THE TASK: From the line containing "Structures marked on this image (manually" down to the final entry below, restate each line word for word.

DATA SUPPLIED:
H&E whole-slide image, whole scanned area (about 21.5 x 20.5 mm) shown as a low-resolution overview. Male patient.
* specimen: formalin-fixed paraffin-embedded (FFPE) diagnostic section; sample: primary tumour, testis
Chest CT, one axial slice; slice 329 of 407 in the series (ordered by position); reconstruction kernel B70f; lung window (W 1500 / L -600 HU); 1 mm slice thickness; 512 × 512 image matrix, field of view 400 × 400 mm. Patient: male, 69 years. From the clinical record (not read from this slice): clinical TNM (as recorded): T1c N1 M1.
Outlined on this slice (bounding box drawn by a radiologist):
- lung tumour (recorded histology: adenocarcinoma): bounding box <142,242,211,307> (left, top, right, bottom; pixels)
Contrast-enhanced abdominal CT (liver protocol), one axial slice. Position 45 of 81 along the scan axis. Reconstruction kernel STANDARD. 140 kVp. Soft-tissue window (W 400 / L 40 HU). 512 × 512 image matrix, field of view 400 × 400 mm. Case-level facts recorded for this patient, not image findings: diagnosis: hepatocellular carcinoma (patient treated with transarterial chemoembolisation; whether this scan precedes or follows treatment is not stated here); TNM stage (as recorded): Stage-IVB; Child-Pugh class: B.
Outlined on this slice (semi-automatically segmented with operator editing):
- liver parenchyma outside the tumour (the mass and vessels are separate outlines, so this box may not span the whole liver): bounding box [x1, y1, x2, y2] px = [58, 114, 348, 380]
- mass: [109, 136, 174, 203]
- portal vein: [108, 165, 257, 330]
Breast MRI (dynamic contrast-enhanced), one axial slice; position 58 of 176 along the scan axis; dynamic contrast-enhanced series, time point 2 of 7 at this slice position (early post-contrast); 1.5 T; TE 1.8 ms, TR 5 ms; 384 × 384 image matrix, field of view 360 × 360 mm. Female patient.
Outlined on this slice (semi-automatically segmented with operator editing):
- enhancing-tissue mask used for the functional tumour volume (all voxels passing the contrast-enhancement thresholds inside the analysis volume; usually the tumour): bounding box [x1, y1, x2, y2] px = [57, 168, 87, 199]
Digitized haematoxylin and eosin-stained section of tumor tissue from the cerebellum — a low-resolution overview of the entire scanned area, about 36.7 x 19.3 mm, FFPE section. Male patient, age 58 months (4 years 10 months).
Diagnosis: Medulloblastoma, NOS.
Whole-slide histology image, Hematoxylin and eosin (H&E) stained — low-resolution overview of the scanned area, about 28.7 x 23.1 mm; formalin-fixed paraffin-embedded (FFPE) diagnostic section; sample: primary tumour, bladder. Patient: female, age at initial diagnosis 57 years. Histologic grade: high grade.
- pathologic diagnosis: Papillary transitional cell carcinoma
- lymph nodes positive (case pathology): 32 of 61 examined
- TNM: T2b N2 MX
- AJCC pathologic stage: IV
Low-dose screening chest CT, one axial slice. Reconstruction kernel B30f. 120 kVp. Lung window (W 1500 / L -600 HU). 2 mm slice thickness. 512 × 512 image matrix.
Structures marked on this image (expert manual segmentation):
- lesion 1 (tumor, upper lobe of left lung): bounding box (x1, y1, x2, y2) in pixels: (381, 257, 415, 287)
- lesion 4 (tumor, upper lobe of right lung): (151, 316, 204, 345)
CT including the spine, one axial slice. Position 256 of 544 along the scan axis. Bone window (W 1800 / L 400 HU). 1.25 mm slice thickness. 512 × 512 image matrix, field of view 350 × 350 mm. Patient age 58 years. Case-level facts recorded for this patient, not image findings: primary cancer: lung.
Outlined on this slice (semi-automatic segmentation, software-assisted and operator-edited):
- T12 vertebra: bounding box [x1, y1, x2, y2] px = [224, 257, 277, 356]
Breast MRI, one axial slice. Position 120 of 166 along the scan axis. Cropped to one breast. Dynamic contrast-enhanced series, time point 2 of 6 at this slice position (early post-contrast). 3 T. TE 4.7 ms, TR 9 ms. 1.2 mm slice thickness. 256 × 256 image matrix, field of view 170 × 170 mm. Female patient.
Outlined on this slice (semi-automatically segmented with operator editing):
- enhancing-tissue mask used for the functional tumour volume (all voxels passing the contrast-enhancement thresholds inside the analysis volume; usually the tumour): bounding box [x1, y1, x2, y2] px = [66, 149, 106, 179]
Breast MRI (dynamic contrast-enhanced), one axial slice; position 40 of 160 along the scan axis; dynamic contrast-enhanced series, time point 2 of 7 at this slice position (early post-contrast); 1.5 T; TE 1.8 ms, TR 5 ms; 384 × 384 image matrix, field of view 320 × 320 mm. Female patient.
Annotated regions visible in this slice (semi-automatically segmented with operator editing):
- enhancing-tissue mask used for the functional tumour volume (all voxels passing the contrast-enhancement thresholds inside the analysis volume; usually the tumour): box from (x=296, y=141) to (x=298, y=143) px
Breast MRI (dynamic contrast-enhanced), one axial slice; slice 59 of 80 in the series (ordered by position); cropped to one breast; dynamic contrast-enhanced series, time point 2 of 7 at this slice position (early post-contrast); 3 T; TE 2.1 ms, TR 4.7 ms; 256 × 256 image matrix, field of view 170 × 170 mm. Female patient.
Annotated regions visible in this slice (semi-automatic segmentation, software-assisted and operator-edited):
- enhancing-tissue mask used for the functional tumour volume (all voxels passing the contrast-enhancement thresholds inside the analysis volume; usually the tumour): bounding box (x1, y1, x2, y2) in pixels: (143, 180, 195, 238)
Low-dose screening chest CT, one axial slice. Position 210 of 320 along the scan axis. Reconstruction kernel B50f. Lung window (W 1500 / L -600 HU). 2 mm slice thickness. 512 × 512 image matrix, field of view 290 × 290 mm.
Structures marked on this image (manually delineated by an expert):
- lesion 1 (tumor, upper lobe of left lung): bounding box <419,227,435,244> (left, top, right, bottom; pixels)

EXERCISE RESPONSE:
Structures marked on this image (manually delineated by an expert):
- lesion 1 (tumor, upper lobe of left lung): bounding box <419,227,435,244> (left, top, right, bottom; pixels)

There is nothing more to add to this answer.